Democrats are the ‘Karens’ and other commentary

Libertarian: Democrats Are the Party of ‘Karens’

“As President Biden’s approval ratings have tanked with nonwhite voters, the Democratic Party increasingly has become dominated by liberal white women who virtue-signal with suburban lawn signs and then henpeck people in supermarkets to pull their face masks up over their noses,” snarks The Hill’s Kristin Tate — i.e., “the Democratic Party is at risk of becoming a party of ‘Karens.’ ” Though Dems “worked to build a voting base composed of minorities and unmarried women,” polls show “Hispanic and black voters are abandoning the party,” as many are harmed by “surging inflation, anti-business COVID measures and exploding crime rates in urban areas brought about by a year of left-wing measures.” This leaves Dems with only “its most consistent members: single, college-educated white women.”

Urban beat: NYC Injection Sites Outrage Biz

“The establishment of supervised drug-injection sites in two New York City neighborhoods has predictably rankled area business-owners and residents,” observes National Review’s Zachary Evans. “The two sites, located in Washington Heights and East Harlem, are the first of their kind in the country. They provide clean syringes and overdose-prevention services to addicts, who bring drugs from outside.” One owner of a store near the Washington Heights injection site says there are “needles on the sidewalk all the time” and customers are “afraid of addicts” standing in front of the store. But “whether or not communities are comfortable with it, government officials seem willing to give overdose-prevention centers a try in the real world” as “the US suffers through record levels of overdose deaths.”

Former President Donald Trump speaks during his Save America rally in Perry, Ga., Sept. 25, 2021.
Americans are now starting to ask, “Miss Trump yet?”
AP Photo/Ben Gray, File

Economy watch: ‘Miss Trump Yet?’

“No one has vindicated [Donald] Trump’s ‘Make America Great Again’ policies more persuasively than [President] Biden,” quips Stephen Moore for Creators. “High gas prices, the highest inflation rate in four decades, a plan to double the national debt in 12 years and falling paychecks” are waking Americans to the “broad-based prosperity under Trump.” His “strategy was to reduce taxes, slash regulation, massively increase domestic energy production and overhaul trade deals to get tough with China.” No one thought it would be successful, but here are the facts: Before COVID, “the unemployment rate fell below 4%, which was near the lowest in half a century,” inflation fell to 1%, and poverty fell to its lowest levels ever recorded.
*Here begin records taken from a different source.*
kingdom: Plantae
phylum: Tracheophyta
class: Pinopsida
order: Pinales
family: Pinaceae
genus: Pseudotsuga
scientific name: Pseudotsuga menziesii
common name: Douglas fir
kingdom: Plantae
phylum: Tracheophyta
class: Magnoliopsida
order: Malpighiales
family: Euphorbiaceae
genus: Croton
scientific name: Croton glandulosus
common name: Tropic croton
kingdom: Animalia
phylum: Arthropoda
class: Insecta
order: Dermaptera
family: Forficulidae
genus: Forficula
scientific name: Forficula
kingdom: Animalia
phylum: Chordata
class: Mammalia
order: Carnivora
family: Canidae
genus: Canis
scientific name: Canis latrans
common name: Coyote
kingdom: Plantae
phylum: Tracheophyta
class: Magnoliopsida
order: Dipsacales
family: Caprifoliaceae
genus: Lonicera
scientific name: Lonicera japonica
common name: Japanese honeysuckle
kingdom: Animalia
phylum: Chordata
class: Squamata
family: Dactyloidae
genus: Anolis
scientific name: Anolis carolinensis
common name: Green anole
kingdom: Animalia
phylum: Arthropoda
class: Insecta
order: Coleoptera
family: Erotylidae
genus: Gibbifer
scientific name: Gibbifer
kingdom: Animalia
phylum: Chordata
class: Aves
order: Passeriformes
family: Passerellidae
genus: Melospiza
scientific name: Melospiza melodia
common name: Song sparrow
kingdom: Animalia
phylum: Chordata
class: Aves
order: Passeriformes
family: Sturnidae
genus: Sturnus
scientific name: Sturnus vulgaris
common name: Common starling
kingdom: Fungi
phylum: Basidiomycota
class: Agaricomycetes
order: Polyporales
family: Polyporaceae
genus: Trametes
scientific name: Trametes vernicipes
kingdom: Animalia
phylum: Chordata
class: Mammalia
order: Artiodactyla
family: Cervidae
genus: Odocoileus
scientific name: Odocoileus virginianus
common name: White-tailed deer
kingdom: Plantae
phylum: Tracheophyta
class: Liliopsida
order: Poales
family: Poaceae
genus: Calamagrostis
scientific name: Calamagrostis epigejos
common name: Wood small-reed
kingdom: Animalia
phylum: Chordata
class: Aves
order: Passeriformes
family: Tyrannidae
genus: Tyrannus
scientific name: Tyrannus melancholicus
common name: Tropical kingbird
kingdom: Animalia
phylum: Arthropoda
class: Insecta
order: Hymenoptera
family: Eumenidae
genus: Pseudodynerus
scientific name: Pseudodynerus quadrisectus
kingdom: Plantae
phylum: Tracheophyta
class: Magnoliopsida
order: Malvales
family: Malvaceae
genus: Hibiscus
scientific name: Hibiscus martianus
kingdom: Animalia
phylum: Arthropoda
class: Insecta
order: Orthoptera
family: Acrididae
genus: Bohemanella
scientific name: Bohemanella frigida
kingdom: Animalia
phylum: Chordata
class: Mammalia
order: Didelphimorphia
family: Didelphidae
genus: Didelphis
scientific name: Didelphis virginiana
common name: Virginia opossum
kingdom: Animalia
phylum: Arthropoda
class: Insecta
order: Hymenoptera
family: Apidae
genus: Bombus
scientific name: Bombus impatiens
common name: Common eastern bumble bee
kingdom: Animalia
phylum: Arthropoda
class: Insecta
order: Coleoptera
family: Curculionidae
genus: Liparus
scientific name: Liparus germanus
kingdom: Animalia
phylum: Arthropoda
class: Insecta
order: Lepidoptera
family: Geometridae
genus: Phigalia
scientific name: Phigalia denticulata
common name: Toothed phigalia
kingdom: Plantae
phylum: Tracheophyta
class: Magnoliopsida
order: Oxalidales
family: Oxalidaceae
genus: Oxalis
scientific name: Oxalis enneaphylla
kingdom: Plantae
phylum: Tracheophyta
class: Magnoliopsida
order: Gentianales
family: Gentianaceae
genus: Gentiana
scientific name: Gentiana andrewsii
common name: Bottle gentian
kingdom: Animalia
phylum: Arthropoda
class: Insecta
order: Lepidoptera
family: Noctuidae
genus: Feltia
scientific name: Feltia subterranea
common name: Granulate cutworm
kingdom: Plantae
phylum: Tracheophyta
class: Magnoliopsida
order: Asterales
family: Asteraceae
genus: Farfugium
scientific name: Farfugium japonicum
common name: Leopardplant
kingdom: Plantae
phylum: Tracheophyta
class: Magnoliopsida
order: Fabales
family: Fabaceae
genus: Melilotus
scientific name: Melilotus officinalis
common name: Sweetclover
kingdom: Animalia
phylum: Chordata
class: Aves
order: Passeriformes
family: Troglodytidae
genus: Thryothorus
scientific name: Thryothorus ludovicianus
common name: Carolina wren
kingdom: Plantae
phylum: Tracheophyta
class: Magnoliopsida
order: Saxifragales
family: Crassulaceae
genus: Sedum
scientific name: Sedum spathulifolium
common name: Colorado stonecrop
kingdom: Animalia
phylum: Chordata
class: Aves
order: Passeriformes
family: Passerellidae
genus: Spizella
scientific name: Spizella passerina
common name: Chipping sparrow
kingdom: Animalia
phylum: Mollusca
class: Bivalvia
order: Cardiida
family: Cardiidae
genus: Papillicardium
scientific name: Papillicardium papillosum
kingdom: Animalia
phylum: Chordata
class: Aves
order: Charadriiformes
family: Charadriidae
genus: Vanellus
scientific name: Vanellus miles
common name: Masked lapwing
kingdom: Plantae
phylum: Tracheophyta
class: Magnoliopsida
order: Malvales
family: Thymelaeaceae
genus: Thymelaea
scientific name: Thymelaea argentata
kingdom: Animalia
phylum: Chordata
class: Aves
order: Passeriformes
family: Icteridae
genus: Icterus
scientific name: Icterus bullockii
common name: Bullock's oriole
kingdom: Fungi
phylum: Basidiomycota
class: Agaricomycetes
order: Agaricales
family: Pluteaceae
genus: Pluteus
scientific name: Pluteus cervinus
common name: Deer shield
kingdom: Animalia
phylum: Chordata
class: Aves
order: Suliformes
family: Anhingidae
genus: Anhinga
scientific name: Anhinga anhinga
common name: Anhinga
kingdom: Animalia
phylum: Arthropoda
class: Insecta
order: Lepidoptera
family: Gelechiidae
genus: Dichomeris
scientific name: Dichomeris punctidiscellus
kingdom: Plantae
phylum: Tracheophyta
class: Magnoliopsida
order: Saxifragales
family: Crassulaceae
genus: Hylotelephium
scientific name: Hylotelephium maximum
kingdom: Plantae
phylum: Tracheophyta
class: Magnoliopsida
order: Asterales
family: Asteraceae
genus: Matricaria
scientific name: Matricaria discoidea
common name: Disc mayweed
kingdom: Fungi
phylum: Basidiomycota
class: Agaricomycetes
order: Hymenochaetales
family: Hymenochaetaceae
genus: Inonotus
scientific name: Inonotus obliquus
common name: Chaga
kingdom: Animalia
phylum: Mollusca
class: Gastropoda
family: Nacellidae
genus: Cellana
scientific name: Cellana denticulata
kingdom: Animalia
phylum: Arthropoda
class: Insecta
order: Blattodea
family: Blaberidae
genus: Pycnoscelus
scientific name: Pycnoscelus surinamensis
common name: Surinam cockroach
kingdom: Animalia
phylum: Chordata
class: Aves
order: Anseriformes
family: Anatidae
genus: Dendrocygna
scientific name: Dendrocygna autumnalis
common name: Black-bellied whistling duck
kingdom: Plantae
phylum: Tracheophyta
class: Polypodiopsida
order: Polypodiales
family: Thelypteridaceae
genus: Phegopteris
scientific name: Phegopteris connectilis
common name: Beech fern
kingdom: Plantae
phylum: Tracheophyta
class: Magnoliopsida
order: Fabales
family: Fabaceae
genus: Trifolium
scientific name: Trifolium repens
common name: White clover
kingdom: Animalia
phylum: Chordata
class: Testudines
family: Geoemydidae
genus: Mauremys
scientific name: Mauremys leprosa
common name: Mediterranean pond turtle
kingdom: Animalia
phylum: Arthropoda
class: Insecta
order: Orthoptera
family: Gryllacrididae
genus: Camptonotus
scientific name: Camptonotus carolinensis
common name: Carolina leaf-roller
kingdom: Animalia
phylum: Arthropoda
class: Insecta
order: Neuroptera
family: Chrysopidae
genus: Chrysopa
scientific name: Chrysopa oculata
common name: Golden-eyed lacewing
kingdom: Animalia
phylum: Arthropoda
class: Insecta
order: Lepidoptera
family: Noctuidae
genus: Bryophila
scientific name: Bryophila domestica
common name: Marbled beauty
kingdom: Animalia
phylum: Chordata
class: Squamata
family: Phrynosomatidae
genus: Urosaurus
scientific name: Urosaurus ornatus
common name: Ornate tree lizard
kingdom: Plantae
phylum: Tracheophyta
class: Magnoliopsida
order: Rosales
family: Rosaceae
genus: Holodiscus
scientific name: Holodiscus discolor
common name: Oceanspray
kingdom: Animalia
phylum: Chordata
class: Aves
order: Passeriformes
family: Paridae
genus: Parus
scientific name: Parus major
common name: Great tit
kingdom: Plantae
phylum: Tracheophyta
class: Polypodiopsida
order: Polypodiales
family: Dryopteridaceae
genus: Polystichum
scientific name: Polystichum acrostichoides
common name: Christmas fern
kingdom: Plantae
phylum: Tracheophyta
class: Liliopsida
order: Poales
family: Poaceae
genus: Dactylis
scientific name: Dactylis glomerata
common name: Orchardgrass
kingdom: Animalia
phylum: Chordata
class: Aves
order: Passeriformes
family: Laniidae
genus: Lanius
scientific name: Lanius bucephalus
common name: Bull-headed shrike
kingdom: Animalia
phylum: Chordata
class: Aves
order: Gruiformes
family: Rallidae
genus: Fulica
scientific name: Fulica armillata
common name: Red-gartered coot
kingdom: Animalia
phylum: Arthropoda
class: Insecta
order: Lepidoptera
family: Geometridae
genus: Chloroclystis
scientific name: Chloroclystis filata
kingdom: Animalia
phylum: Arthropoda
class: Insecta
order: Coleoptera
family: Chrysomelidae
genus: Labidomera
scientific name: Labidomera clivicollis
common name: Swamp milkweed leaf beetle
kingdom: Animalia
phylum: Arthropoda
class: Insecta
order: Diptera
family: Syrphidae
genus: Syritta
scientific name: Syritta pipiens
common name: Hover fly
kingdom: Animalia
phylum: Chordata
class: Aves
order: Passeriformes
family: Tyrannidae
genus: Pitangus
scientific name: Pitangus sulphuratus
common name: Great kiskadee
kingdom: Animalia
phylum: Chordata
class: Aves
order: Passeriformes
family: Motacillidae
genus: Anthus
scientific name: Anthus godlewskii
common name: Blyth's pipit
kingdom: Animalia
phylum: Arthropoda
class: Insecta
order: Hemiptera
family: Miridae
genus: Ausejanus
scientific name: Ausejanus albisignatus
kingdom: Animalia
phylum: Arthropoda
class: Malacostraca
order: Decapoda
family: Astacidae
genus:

Americans are now starting to ask, “Miss Trump yet?” 

From the right: Cali’s Pointless Climate Pain

“President Biden has made California his green-energy model, so it’s noteworthy that a new study” — by a left-leaning group, Next 10 — shows the Golden State failing to meet its emissions goals “in part because of its climate obsession,” chide The Wall Street Journal’s editors. Last year, the state added more power from emissions-producing natural gas than solar because it’s “needed to back up unreliable renewables.” Emissions from wildfires have also soared “due to years of forest mismanagement,” though the study didn’t include them; if it had, it would’ve shown emissions rising since 2000, “making California’s anti-carbon crusade look like an even bigger failure.” The main point seems to be “suffering in the name of anti-carbon virtue, because that suffering hasn’t done much to reduce emissions.”

Culture critic: How the 1960s Radicals Won

“The radical ethos of the sixties can be felt throughout public and private life,” declares Roger Kimball at Spectator World. After “fantasies of overt political revolution had faded, many student radicals urged their followers to undertake the ‘long march through the institutions’ ” — “working against the established institutions while working in them,” in Herbert Marcuse’s words. And by “insinuation and infiltration rather than confrontation,” the “radicals have triumphed”: Look “no further than the curriculum of your local school or college or at what is on offer at the nearest museum.” The “startling and depressing fact is that supposedly conservative victories at the polls have done almost nothing to challenge the dominance of left-wing, emancipationist attitudes and ideas in our culture.”